The same project + sift logic exists in two forms (ARC-ADR-033):

  • Imperative shell — Python (backend-core): all the IO — HTTP, Cerebras gateway, Cohere embeddings, ArcadeDB, Fuseki. The live /api/v1/ontology/* routes.
  • Functional core — F# (tools/ontology-sift/fsharp): the provable transformations. The category theory pays rent here: the IR is a coproduct (discriminated union), project is a functor (a catamorphism folding the fragment to triples), the ladder is a Result monad (L1 short-circuit) into a Validation applicative (L2–L4 accumulate), and the outcome is the coproduct Snapped | Quarantined.

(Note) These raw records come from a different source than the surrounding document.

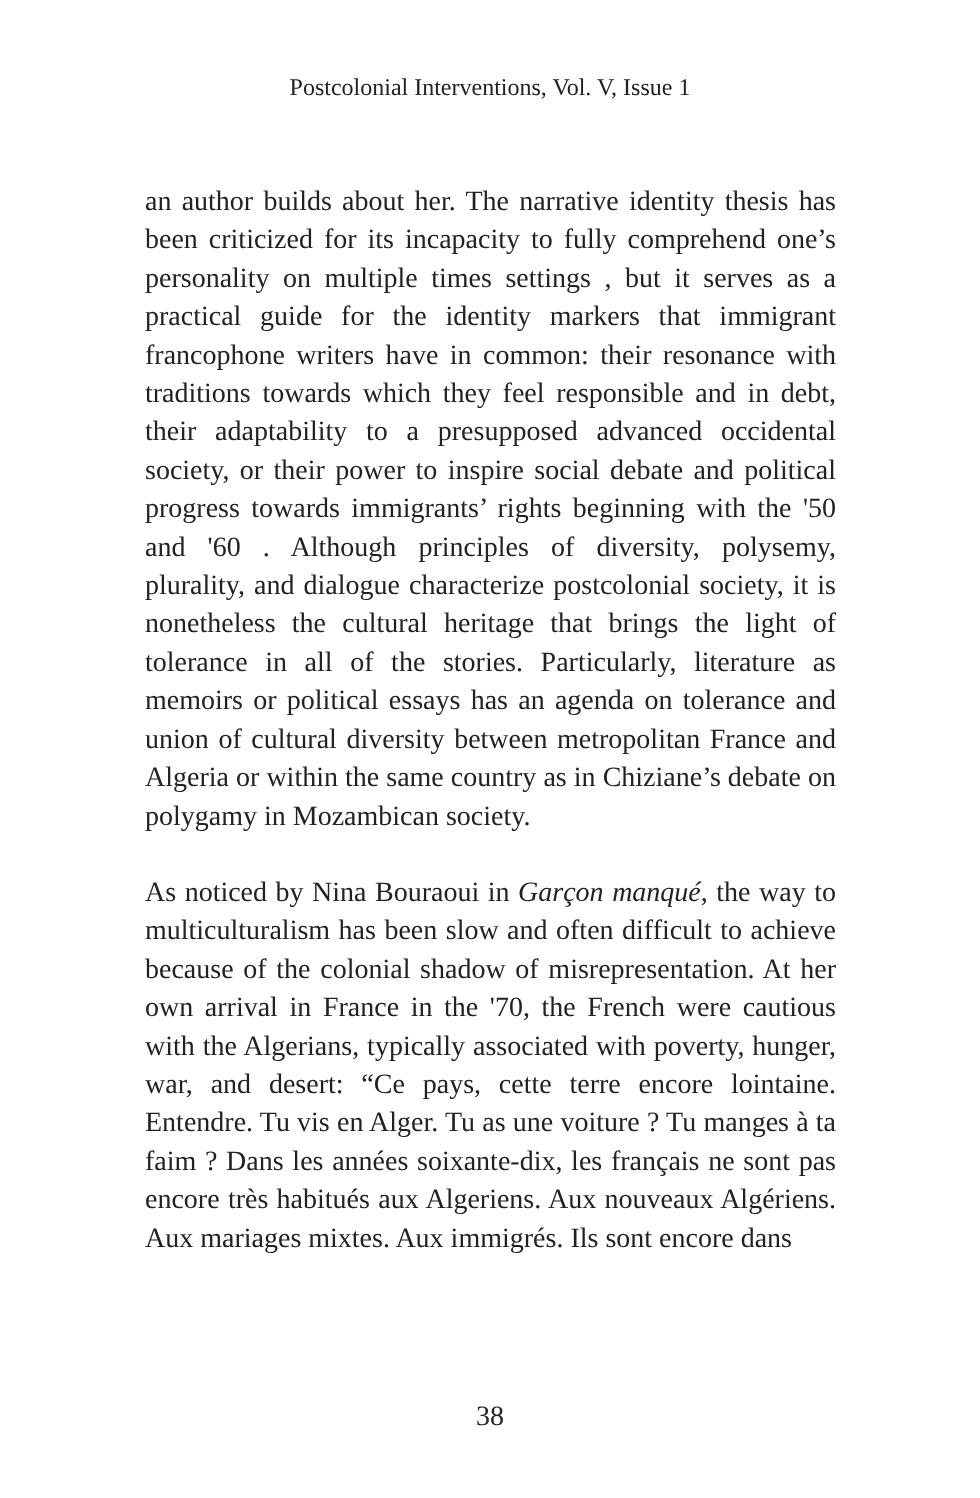Postcolonial Interventions, Vol. V, Issue 1
an author builds about her. The narrative identity thesis has been criticized for its incapacity to fully comprehend one’s personality on multiple times settings , but it serves as a practical guide for the identity markers that immigrant francophone writers have in common: their resonance with traditions towards which they feel responsible and in debt, their adaptability to a presupposed advanced occidental society, or their power to inspire social debate and political progress towards immigrants’ rights beginning with the '50 and '60 . Although principles of diversity, polysemy, plurality, and dialogue characterize postcolonial society, it is nonetheless the cultural heritage that brings the light of tolerance in all of the stories. Particularly, literature as memoirs or political essays has an agenda on tolerance and union of cultural diversity between metropolitan France and Algeria or within the same country as in Chiziane’s debate on polygamy in Mozambican society.
As noticed by Nina Bouraoui in Garçon manqué, the way to multiculturalism has been slow and often difficult to achieve because of the colonial shadow of misrepresentation. At her own arrival in France in the '70, the French were cautious with the Algerians, typically associated with poverty, hunger, war, and desert: “Ce pays, cette terre encore lointaine. Entendre. Tu vis en Alger. Tu as une voiture ? Tu manges à ta faim ? Dans les années soixante-dix, les français ne sont pas encore très habitués aux Algeriens. Aux nouveaux Algériens. Aux mariages mixtes. Aux immigrés. Ils sont encore dans
38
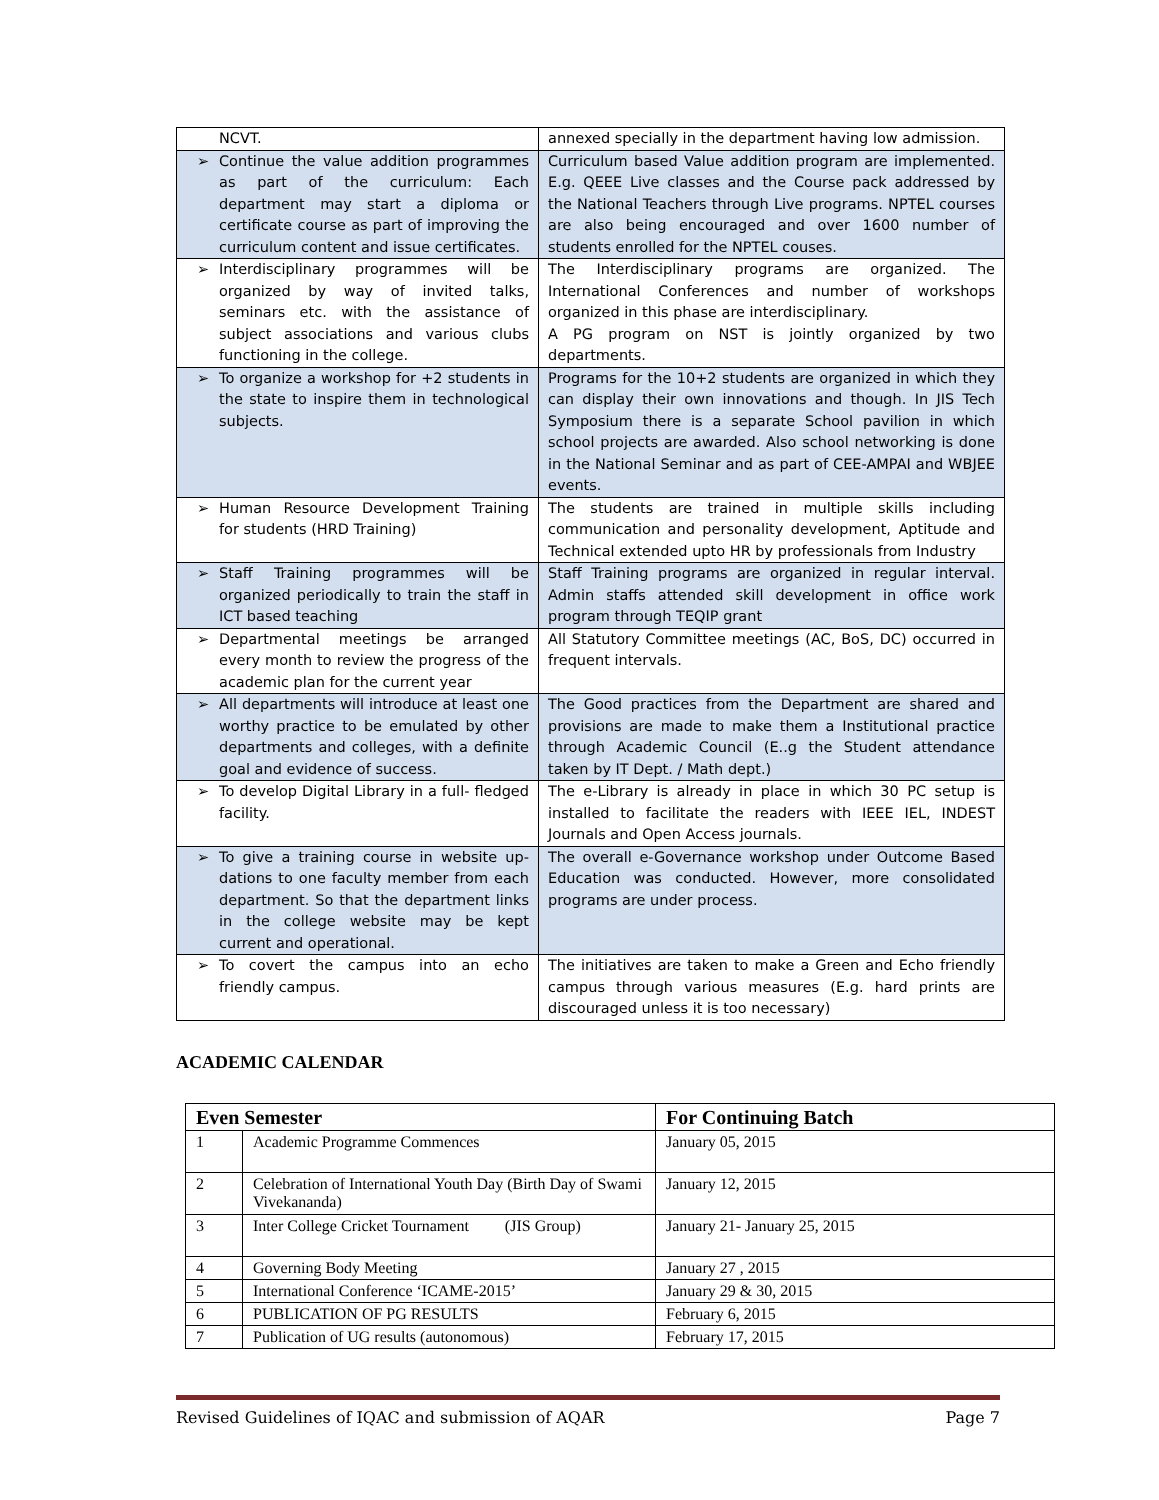| NCVT. | annexed specially in the department having low admission. |
| ➢ Continue the value addition programmes as part of the curriculum: Each department may start a diploma or certificate course as part of improving the curriculum content and issue certificates. | Curriculum based Value addition program are implemented. E.g. QEEE Live classes and the Course pack addressed by the National Teachers through Live programs. NPTEL courses are also being encouraged and over 1600 number of students enrolled for the NPTEL couses. |
| ➢ Interdisciplinary programmes will be organized by way of invited talks, seminars etc. with the assistance of subject associations and various clubs functioning in the college. | The Interdisciplinary programs are organized. The International Conferences and number of workshops organized in this phase are interdisciplinary. A PG program on NST is jointly organized by two departments. |
| ➢ To organize a workshop for +2 students in the state to inspire them in technological subjects. | Programs for the 10+2 students are organized in which they can display their own innovations and though. In JIS Tech Symposium there is a separate School pavilion in which school projects are awarded. Also school networking is done in the National Seminar and as part of CEE-AMPAI and WBJEE events. |
| ➢ Human Resource Development Training for students (HRD Training) | The students are trained in multiple skills including communication and personality development, Aptitude and Technical extended upto HR by professionals from Industry |
| ➢ Staff Training programmes will be organized periodically to train the staff in ICT based teaching | Staff Training programs are organized in regular interval. Admin staffs attended skill development in office work program through TEQIP grant |
| ➢ Departmental meetings be arranged every month to review the progress of the academic plan for the current year | All Statutory Committee meetings (AC, BoS, DC) occurred in frequent intervals. |
| ➢ All departments will introduce at least one worthy practice to be emulated by other departments and colleges, with a definite goal and evidence of success. | The Good practices from the Department are shared and provisions are made to make them a Institutional practice through Academic Council (E..g the Student attendance taken by IT Dept. / Math dept.) |
| ➢ To develop Digital Library in a full- fledged facility. | The e-Library is already in place in which 30 PC setup is installed to facilitate the readers with IEEE IEL, INDEST Journals and Open Access journals. |
| ➢ To give a training course in website up-dations to one faculty member from each department. So that the department links in the college website may be kept current and operational. | The overall e-Governance workshop under Outcome Based Education was conducted. However, more consolidated programs are under process. |
| ➢ To covert the campus into an echo friendly campus. | The initiatives are taken to make a Green and Echo friendly campus through various measures (E.g. hard prints are discouraged unless it is too necessary) |
ACADEMIC CALENDAR
| Even Semester | | For Continuing Batch |
| --- | --- | --- |
| 1 | Academic Programme Commences | January 05, 2015 |
| 2 | Celebration of International Youth Day (Birth Day of Swami Vivekananda) | January 12, 2015 |
| 3 | Inter College Cricket Tournament (JIS Group) | January 21- January 25, 2015 |
| 4 | Governing Body Meeting | January 27 , 2015 |
| 5 | International Conference ‘ICAME-2015’ | January 29 & 30, 2015 |
| 6 | PUBLICATION OF PG RESULTS | February 6, 2015 |
| 7 | Publication of UG results (autonomous) | February 17, 2015 |
Revised Guidelines of IQAC and submission of AQAR Page 7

With FS0025-as-error, adding a stereotype case fails the build until every projection handles it — "snapped, not plausible" enforced by the compiler, not by tests. See tools/ontology-sift/fsharp/README.md.

Provenance, end to end

PROV-O threads the whole chain, so the canonical commit is auditable:

source span ─ wasDerivedFrom ─▶ concept ─ wasGeneratedBy ─▶ propose activity (proposer + prompt hash)
concept ─ skos:exactMatch/closeMatch/subClassOf ─▶ mid:Class
   └─ wasGeneratedBy ─▶ map activity (method, cosine, embed model, citedSource?)

Run it

Want How
See the whole thing on a real doc backend-core/notebooks/ontology_pipeline_e2e.ipynb → Run All (needs backend-core :8000 + Fuseki :3030)
Call the pipeline POST /api/v1/ontology/pipeline { "source_text", "source_doc", "proposer": "gateway" }
Prove the F# core dotnet run --project tools/ontology-sift/fsharp (parity doctor)
Offline, no LLM tools/ontology-sift/doctor.py (fixture proposer; deterministic)

Where it lives

  • backend-core/app/ontology/sift_engine.py, proposer.py, midlevel.py, pipeline.py, arcade_schema.py, api.py; discipline/ (IR schema, gUFO/BFO-lite TTLs, SHACL shapes, midlevel/business-mid.ttl).
  • tools/ontology-sift/ — the Python reference + offline doctor + spikes/ + fsharp/ (the compiler core).
  • Contract: backend-core/contracts/backend-core.openapi.json (/api/v1/ontology/*).

Status

Implemented and proven live on the "Three makes a tiger" document (2026-05-29): 57 chunks → vector index; one fragment snapped (all four gates green); 11 concepts mapped (3 exact / 4 close / 4 escalated + cited zai-glm-4.7); 183 triples in Fuseki. Shipped in backend-core #130 and hub #336.